[RECORD SET — start]
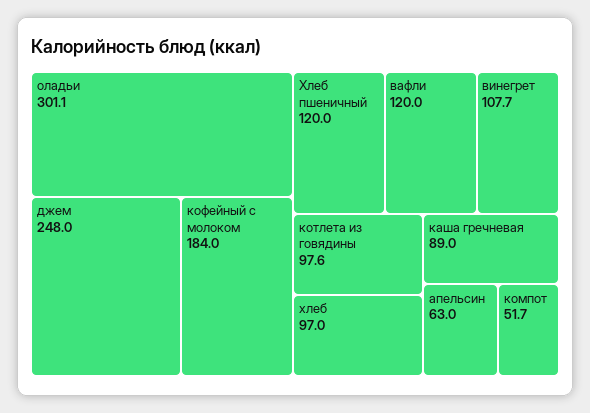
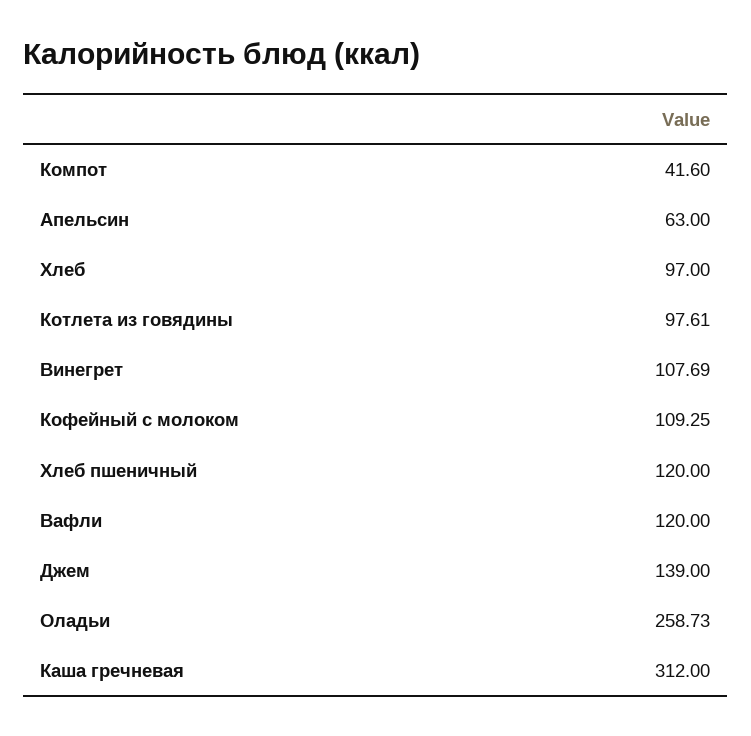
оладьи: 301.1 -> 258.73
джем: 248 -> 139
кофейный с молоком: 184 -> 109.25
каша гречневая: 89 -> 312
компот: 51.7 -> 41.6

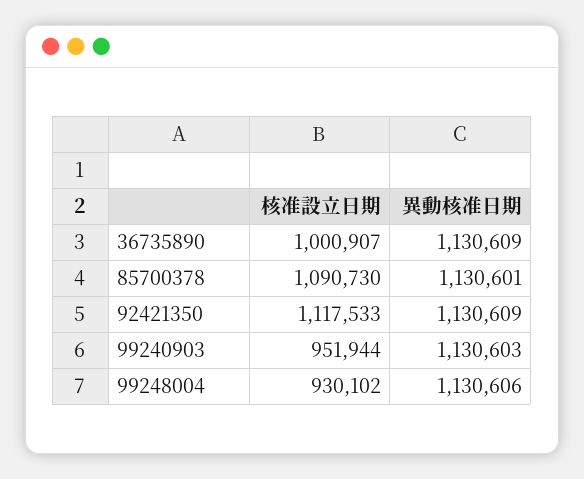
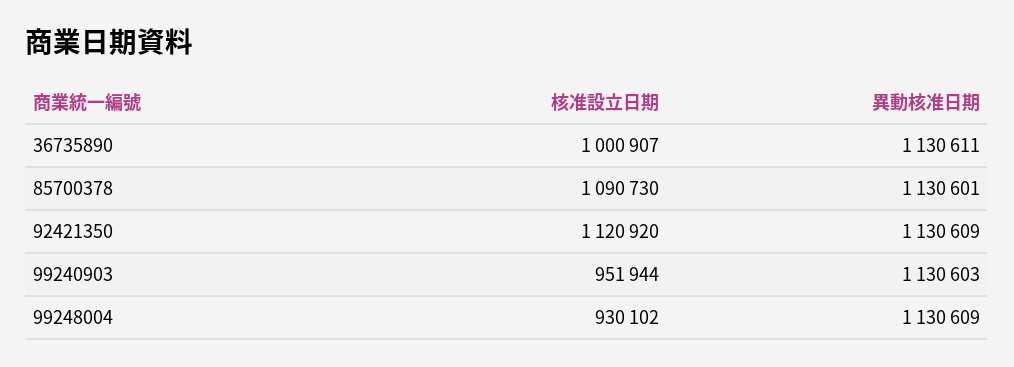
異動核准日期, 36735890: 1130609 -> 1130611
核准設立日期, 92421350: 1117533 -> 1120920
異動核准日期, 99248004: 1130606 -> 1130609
[RECORD SET — finish]
__WHAT THE EXERCISE ASKS__. Each entry above should be written out verbatim, minus its pictures.

__WRITTEN ANSWER__.
оладьи: 301.1 -> 258.73
джем: 248 -> 139
кофейный с молоком: 184 -> 109.25
каша гречневая: 89 -> 312
компот: 51.7 -> 41.6

異動核准日期, 36735890: 1130609 -> 1130611
核准設立日期, 92421350: 1117533 -> 1120920
異動核准日期, 99248004: 1130606 -> 1130609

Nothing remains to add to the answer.